▸ **Data to process**
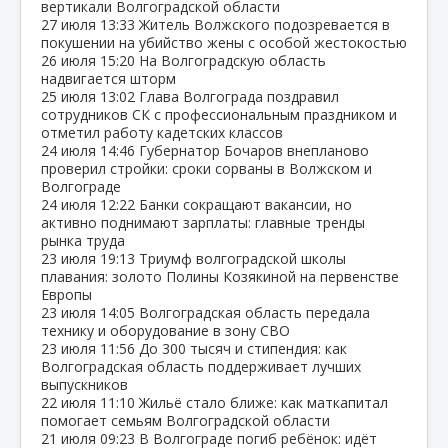
вертикали Волгоградской области
27 июля
13:33
Житель Волжского подозревается в
покушении на убийство жены с особой жестокостью
26 июля
15:20
На Волгоградскую область
надвигается шторм
25 июля
13:02
Глава Волгограда поздравил
сотрудников СК с профессиональным праздником и
отметил работу кадетских классов
24 июля
14:46
Губернатор Бочаров внепланово
проверил стройки: сроки сорваны в Волжском и
Волгограде
24 июля
12:22
Банки сокращают вакансии, но
активно поднимают зарплаты: главные тренды
рынка труда
23 июля
19:13
Триумф волгоградской школы
плавания: золото Полины Козякиной на первенстве
Европы
23 июля
14:05
Волгоградская область передала
технику и оборудование в зону СВО
23 июля
11:56
До 300 тысяч и стипендия: как
Волгоградская область поддерживает лучших
выпускников
22 июля
11:10
Жильё стало ближе: как маткапитал
помогает семьям Волгоградской области
21 июля
09:23
В Волгограде погиб ребёнок: идёт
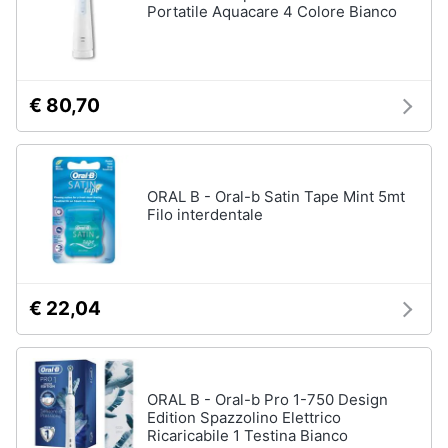
Vedi
Portatile Aquacare 4 Colore Bianco
Assistenza
tutti
clienti
Esci
€ 80,70
Igiene
e
Cura
del
corpo
ORAL B - Oral-b Satin Tape Mint 5mt
Shampoo
Filo interdentale
Shampoo
antigiallo
Deodorante
€ 22,04
Sapone
Vedi
tutti
ORAL B - Oral-b Pro 1-750 Design
Edition Spazzolino Elettrico
Ricaricabile 1 Testina Bianco
Make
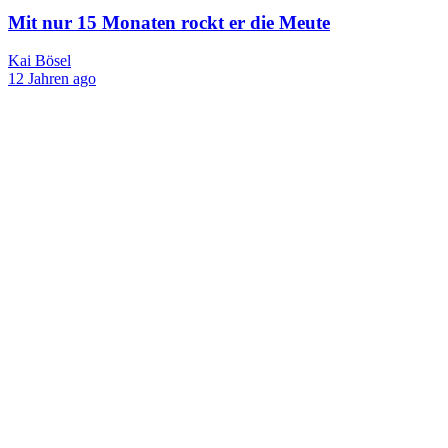
Mit nur 15 Monaten rockt er die Meute
Kai Bösel
12 Jahren ago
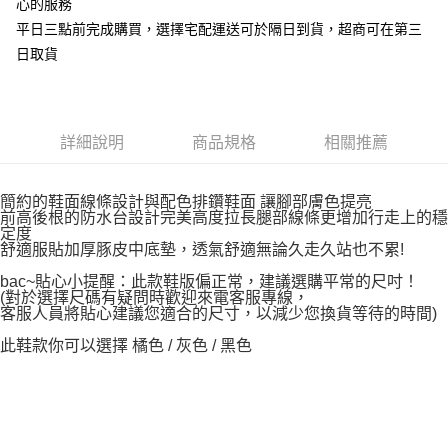
心的服務
平日三點前完成購買，選擇宅配運送可於隔日到貨，超商可在第三
日取貨
詳細說明
商品規格
相關推薦
簡約的鞋面線條設計與配色排鑽鞋面 讓腳部膚色提亮
前高後根的防水台設計完美高度拉長腿部線條更增加行走上的穩
定度
舒適服貼加厚豚皮中底墊，透氣舒適無論久走久站也不累!
bac~貼心小提醒：此款鞋版偏正常，建議選購平常的尺吋！
(對於選擇尺碼有疑問時歡迎來電客服專線，
客服人員將貼心建議您適合的尺寸，以減少您換貨等待的時間)
此鞋款你可以選擇 橘色 / 灰色 / 黑色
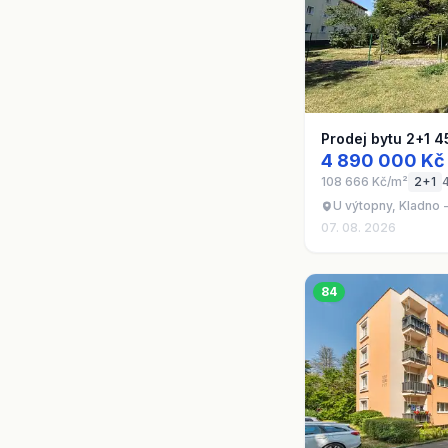
Prodej bytu 2+1 4
4 890 000 Kč
108 666 Kč/m²
2+1
U výtopny, Kladno 
07. 08. 2026
84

▸ **Work instruction**
Only exact duplicates of the lines from the one containing "Губернатор Бочаров внепланово" through the final line of the entries, both included, are needed, with pictures left out.

▸ **Answer section**
Губернатор Бочаров внепланово
проверил стройки: сроки сорваны в Волжском и
Волгограде
24 июля
12:22
Банки сокращают вакансии, но
активно поднимают зарплаты: главные тренды
рынка труда
23 июля
19:13
Триумф волгоградской школы
плавания: золото Полины Козякиной на первенстве
Европы
23 июля
14:05
Волгоградская область передала
технику и оборудование в зону СВО
23 июля
11:56
До 300 тысяч и стипендия: как
Волгоградская область поддерживает лучших
выпускников
22 июля
11:10
Жильё стало ближе: как маткапитал
помогает семьям Волгоградской области
21 июля
09:23
В Волгограде погиб ребёнок: идёт
Vedi
Portatile Aquacare 4 Colore Bianco
Assistenza
tutti
clienti
Esci
€ 80,70
Igiene
e
Cura
del
corpo
ORAL B - Oral-b Satin Tape Mint 5mt
Shampoo
Filo interdentale
Shampoo
antigiallo
Deodorante
€ 22,04
Sapone
Vedi
tutti
ORAL B - Oral-b Pro 1-750 Design
Edition Spazzolino Elettrico
Ricaricabile 1 Testina Bianco
Make
Mit nur 15 Monaten rockt er die Meute
Kai Bösel
12 Jahren ago
心的服務
平日三點前完成購買，選擇宅配運送可於隔日到貨，超商可在第三
日取貨
詳細說明
商品規格
相關推薦
簡約的鞋面線條設計與配色排鑽鞋面 讓腳部膚色提亮
前高後根的防水台設計完美高度拉長腿部線條更增加行走上的穩
定度
舒適服貼加厚豚皮中底墊，透氣舒適無論久走久站也不累!
bac~貼心小提醒：此款鞋版偏正常，建議選購平常的尺吋！
(對於選擇尺碼有疑問時歡迎來電客服專線，
客服人員將貼心建議您適合的尺寸，以減少您換貨等待的時間)
此鞋款你可以選擇 橘色 / 灰色 / 黑色
Prodej bytu 2+1 4
4 890 000 Kč
108 666 Kč/m²
2+1
U výtopny, Kladno 
07. 08. 2026
84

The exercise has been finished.